BEGIN Text block

Want to quickly and easily check if your scales are accurate it's easy, read on....
Across the whole of the cycling world everybody is obsessed with weight, it is pretty rediculous really that people stress about grams and spend a disproportionate of money trying to save it on the things.
There is even a certain group of people who have it so bad they have a special name: weight weenies, it is not a slur on their character really as these people tend to have their head screwed on. Whilst they definately have a problem at least they go about it scientifically, they calculate the cost per gram saved then go for the cheapest gains first.
Weight Weenies also acknowledge that the first thing you should look is yourself and the stuff you carry - shaving 1kg from your bike is probably going to cost you £1,000; loosing 1kg from your belly will probably save you £100 in beer!
I'm not a weight weenie but if I need to replace a part on my bike I do take it into consideration, the other half used to rip me for it. She's getting over it now since I keep pointing to her that she is a scientist and her whole profession is based around measurement.
There has always been some talk in the various circles about using an accurate calibrated scale but I' not dropping £30 on a fancy Park Tools number when I can get a funky colour cheap one from Argos. From my testing this thing is spot on - check out how I know below.

END Text block
BEGIN Record excerpts

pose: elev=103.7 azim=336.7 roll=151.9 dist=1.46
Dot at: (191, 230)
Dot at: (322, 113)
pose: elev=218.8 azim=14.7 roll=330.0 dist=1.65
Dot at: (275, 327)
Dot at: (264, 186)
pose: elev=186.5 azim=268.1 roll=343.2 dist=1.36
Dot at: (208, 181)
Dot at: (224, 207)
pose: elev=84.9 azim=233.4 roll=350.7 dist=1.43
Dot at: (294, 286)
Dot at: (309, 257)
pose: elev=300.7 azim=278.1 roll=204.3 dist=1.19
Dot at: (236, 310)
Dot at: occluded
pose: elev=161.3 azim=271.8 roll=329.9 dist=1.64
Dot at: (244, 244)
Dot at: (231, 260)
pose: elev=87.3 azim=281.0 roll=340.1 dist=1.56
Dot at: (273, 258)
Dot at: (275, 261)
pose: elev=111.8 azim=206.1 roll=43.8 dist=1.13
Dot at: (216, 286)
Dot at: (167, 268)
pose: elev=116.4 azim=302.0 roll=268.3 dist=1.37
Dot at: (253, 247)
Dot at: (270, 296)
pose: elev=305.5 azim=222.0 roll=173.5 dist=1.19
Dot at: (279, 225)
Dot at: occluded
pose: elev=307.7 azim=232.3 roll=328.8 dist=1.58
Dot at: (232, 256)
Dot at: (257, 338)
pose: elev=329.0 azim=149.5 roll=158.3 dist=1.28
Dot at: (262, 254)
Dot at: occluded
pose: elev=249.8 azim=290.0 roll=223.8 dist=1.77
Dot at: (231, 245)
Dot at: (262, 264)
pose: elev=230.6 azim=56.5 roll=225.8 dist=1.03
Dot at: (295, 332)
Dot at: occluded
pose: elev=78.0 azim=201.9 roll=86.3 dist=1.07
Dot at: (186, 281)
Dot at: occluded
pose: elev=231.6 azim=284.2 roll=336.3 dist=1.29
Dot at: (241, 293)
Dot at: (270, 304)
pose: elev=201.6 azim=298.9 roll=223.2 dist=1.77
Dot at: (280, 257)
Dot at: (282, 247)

END Record excerpts

Task 1 -> Using the post on cycling and weight, mark each statement yes or no and quote the words of the post that decide it: (a) Weight weenies go after the cheapest gains first. (b) The writer chose a cheap scale over a Park Tools one. (c) The writer's partner works as an engineer.
Task 2 -> In the post on cycling and weight, what will shaving 1kg from a bike probably cost?
Task 3 -> Carry on the post on cycling and weight from its last sentence.
The lines have nothing to do with the work here.

Answer area 1 ->
(a) Yes: "then go for the cheapest gains first"
(b) Yes: "when I can get a funky colour cheap one from Argos"
(c) No: "she is a scientist"

Answer area 2 -> Probably £1,000.

Answer area 3 ->
Anyways getting to the point of the blog post - how to test its calibration - easy just use coins. The Royal Mint website lists their weight, simply zero your scales and bung on some coins, if they weigh what they are supposed to you are good to go! If you want to get super technical weigh your item then get enough coins so that you have approx the same weight then check the calibration for that amount, simples.
Heres a list of coin weights per the Royal Mint:
Top tip for accurate weighing
The geeks amoung you will note that my scales are over-reading in the picture by 1g this is because the surface of the desk I was using to take the photo isn't even - it has a very slight bow in it. This can have a dramatic effect on accuracy - you should always choose the most level and flattest surface you can and make sure to clean it and the feet of your scales.
You should also note that you can get different readings depending on where on the scales you place the object so you should always try to use the centre of the pad.